● PROBLEM DESCRIPTION: Starting from the line that holds "M331,1157L367,1166", print each remaining line of the entries exactly, ending with the last.

Saved data entries:
'''

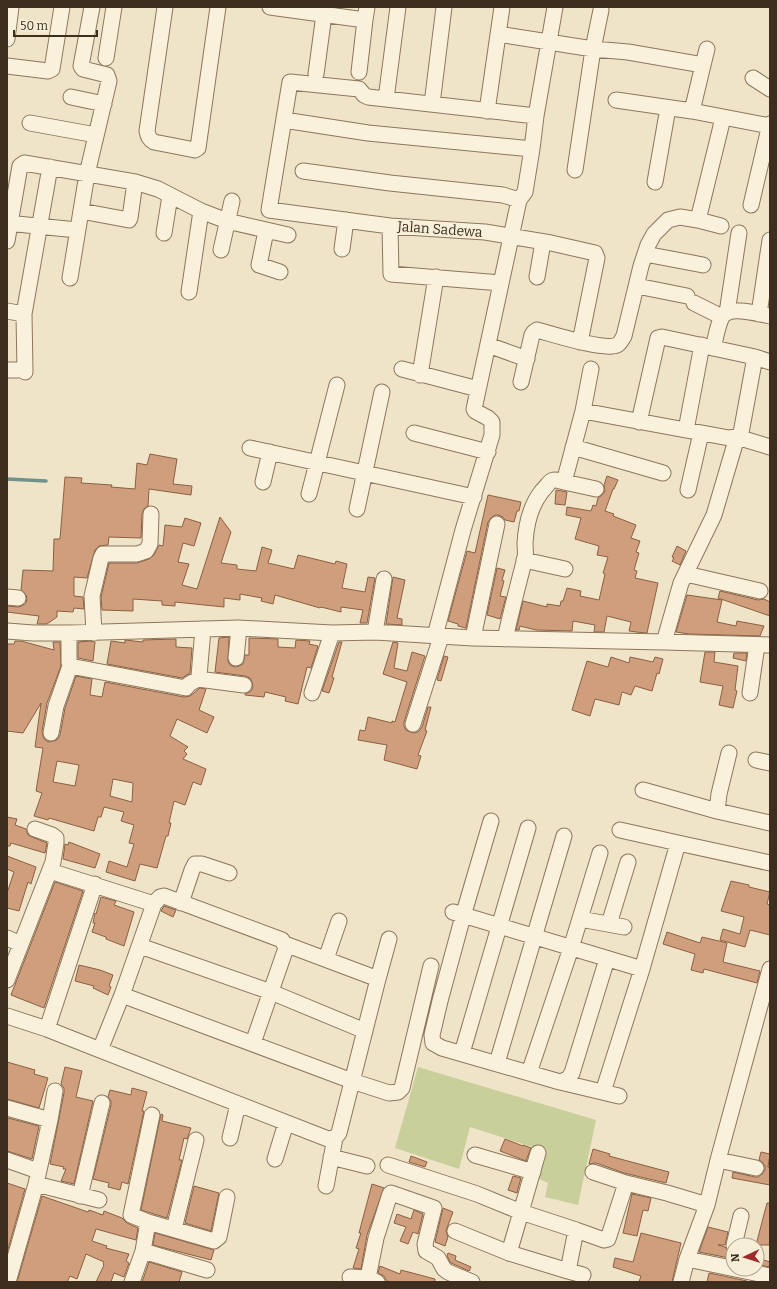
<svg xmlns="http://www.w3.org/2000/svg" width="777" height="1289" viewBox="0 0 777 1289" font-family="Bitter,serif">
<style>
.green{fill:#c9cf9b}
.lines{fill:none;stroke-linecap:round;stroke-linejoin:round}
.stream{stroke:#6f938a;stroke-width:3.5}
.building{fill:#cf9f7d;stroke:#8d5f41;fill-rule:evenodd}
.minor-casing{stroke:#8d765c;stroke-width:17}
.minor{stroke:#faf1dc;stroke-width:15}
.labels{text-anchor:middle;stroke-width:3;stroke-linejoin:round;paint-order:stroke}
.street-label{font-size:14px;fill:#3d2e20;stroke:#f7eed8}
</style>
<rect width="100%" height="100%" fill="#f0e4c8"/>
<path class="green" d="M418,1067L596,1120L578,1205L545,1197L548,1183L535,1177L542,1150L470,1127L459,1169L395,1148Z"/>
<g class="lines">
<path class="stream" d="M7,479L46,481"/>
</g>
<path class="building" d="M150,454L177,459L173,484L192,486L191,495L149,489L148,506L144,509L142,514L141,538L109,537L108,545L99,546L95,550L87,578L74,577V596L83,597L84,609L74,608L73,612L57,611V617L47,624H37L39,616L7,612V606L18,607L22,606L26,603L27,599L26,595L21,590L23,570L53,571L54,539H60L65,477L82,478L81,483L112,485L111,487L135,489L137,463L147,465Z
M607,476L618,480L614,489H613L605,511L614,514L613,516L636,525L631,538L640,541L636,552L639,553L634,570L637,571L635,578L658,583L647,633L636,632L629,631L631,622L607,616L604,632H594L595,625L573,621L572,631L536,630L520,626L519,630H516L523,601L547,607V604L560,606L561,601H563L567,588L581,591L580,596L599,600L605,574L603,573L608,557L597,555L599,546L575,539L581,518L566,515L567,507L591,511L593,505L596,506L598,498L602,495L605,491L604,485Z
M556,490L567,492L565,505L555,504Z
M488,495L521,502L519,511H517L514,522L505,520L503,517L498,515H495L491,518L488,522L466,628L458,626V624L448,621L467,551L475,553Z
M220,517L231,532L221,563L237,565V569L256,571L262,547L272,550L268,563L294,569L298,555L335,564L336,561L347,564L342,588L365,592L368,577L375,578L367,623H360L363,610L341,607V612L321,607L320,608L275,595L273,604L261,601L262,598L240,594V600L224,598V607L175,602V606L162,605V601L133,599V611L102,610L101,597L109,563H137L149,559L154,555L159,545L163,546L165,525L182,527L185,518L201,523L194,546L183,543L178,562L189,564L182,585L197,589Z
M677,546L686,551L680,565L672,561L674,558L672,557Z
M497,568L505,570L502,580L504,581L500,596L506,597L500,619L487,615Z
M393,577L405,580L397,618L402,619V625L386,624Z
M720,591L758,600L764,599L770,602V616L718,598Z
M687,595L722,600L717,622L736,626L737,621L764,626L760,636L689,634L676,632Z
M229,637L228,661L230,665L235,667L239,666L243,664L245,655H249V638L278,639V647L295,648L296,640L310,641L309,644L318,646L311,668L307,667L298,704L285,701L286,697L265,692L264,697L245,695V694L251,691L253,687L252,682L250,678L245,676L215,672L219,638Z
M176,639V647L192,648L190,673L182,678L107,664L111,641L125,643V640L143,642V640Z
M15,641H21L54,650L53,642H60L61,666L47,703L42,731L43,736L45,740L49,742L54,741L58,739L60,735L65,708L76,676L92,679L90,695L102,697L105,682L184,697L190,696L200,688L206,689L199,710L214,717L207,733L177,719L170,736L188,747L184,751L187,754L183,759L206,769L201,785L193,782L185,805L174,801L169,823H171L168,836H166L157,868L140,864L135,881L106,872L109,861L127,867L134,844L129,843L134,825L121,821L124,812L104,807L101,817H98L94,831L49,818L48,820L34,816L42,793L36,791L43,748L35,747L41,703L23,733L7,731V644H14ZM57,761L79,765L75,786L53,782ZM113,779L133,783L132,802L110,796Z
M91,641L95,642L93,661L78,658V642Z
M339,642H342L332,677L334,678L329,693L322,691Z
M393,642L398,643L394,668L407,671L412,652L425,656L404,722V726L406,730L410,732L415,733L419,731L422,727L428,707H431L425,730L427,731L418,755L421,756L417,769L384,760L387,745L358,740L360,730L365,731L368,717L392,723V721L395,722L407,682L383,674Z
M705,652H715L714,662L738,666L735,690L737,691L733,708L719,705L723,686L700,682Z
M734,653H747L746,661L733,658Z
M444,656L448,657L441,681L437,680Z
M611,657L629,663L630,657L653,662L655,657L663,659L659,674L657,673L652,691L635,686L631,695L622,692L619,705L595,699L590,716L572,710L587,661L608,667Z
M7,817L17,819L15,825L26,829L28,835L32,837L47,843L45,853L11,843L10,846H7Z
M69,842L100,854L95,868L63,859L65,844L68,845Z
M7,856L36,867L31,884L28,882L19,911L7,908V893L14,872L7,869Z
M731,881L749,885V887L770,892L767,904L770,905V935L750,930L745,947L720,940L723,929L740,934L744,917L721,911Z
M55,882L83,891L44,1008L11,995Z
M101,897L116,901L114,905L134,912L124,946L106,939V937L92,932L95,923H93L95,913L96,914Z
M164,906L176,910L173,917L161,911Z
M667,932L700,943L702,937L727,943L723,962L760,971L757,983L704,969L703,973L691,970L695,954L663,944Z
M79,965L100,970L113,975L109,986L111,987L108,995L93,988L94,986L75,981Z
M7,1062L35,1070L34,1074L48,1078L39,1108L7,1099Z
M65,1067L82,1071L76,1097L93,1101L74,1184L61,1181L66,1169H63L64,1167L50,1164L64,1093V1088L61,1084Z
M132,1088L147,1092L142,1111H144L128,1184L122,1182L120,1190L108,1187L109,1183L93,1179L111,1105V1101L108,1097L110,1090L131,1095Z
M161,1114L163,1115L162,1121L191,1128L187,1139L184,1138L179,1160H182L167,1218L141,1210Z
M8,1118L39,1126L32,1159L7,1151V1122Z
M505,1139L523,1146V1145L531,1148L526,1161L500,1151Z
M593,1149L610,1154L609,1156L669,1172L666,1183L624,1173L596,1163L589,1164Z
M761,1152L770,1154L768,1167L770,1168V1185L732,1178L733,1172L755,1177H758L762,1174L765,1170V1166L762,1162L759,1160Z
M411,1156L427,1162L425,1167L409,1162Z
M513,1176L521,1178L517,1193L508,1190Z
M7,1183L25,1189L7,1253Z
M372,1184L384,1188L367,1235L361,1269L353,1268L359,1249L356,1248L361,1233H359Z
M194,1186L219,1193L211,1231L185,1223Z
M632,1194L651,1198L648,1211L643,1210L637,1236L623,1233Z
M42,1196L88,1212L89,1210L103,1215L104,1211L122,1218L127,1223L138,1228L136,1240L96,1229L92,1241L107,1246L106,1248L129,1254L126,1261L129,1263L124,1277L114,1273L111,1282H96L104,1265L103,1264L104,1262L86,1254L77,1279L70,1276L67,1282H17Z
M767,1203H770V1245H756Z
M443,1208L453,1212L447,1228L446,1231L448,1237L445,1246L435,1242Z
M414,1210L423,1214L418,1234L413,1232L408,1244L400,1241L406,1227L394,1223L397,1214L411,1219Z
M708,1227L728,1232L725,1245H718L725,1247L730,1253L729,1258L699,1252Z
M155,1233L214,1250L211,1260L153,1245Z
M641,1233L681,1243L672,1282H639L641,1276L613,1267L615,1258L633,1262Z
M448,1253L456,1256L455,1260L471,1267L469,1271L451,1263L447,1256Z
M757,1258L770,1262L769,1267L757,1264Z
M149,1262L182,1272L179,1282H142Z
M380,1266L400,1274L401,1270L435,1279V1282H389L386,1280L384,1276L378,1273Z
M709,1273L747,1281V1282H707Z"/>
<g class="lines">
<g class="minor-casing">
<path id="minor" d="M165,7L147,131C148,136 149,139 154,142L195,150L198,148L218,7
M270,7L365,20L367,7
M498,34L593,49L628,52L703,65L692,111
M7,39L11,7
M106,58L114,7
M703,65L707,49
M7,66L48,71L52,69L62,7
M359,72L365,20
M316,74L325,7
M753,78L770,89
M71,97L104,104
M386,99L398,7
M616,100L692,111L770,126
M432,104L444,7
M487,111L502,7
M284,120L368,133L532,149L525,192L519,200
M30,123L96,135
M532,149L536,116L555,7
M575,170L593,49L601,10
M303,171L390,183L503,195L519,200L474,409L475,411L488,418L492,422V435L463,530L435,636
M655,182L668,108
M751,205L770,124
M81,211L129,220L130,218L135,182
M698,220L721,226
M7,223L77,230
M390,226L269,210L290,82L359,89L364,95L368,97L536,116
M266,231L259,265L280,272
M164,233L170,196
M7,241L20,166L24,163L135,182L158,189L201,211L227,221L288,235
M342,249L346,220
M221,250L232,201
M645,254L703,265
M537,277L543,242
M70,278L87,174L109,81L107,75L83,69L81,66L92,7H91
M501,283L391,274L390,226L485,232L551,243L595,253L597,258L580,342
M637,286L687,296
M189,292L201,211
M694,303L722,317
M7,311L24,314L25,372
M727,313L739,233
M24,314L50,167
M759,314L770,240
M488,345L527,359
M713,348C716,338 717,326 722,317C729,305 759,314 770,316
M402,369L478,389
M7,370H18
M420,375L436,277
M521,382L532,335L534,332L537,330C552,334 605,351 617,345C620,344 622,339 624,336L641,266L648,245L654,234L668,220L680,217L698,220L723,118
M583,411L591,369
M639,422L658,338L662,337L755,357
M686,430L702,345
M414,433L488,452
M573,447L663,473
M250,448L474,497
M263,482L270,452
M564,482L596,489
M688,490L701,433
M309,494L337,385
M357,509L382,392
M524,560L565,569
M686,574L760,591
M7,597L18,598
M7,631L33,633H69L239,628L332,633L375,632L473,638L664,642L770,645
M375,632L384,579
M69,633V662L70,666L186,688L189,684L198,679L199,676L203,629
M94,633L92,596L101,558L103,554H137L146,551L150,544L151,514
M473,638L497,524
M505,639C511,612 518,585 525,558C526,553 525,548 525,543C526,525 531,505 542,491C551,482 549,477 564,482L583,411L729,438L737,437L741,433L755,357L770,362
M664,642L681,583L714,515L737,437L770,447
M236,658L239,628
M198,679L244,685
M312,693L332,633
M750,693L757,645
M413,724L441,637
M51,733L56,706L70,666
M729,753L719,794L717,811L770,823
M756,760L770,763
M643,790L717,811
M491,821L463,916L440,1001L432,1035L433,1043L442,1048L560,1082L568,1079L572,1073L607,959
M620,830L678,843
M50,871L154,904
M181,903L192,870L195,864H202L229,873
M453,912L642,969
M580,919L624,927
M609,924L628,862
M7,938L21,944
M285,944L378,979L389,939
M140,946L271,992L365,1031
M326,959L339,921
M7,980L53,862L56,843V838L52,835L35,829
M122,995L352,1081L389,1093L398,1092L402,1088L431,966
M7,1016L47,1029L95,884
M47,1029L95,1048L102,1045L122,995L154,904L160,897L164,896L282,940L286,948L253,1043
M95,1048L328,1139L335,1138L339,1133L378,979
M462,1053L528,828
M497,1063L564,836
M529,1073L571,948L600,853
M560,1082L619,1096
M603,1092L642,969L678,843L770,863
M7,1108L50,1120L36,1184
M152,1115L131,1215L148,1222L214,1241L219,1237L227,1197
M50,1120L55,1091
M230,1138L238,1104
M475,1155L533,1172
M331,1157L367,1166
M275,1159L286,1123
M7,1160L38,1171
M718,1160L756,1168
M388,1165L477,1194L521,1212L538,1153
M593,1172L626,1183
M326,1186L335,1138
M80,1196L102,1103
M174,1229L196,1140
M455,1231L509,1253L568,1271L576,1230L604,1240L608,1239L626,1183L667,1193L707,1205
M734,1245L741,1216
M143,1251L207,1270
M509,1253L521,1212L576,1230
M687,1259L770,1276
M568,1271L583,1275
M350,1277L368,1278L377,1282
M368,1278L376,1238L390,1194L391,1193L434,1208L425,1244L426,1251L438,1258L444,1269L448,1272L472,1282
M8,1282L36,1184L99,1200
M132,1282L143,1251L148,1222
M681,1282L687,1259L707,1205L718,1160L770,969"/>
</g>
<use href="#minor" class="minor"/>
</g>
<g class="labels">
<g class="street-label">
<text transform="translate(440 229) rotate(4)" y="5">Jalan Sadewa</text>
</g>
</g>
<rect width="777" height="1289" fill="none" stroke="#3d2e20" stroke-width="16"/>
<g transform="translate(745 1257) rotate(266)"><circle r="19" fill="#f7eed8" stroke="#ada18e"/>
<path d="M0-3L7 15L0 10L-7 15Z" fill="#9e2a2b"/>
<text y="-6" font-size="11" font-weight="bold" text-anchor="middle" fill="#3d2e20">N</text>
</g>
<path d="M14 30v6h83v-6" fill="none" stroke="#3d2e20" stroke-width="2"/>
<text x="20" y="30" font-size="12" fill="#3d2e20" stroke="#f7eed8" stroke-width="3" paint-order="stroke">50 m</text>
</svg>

'''

● FINISHED TASK:
M331,1157L367,1166
M275,1159L286,1123
M7,1160L38,1171
M718,1160L756,1168
M388,1165L477,1194L521,1212L538,1153
M593,1172L626,1183
M326,1186L335,1138
M80,1196L102,1103
M174,1229L196,1140
M455,1231L509,1253L568,1271L576,1230L604,1240L608,1239L626,1183L667,1193L707,1205
M734,1245L741,1216
M143,1251L207,1270
M509,1253L521,1212L576,1230
M687,1259L770,1276
M568,1271L583,1275
M350,1277L368,1278L377,1282
M368,1278L376,1238L390,1194L391,1193L434,1208L425,1244L426,1251L438,1258L444,1269L448,1272L472,1282
M8,1282L36,1184L99,1200
M132,1282L143,1251L148,1222
M681,1282L687,1259L707,1205L718,1160L770,969"/>
</g>
<use href="#minor" class="minor"/>
</g>
<g class="labels">
<g class="street-label">
<text transform="translate(440 229) rotate(4)" y="5">Jalan Sadewa</text>
</g>
</g>
<rect width="777" height="1289" fill="none" stroke="#3d2e20" stroke-width="16"/>
<g transform="translate(745 1257) rotate(266)"><circle r="19" fill="#f7eed8" stroke="#ada18e"/>
<path d="M0-3L7 15L0 10L-7 15Z" fill="#9e2a2b"/>
<text y="-6" font-size="11" font-weight="bold" text-anchor="middle" fill="#3d2e20">N</text>
</g>
<path d="M14 30v6h83v-6" fill="none" stroke="#3d2e20" stroke-width="2"/>
<text x="20" y="30" font-size="12" fill="#3d2e20" stroke="#f7eed8" stroke-width="3" paint-order="stroke">50 m</text>
</svg>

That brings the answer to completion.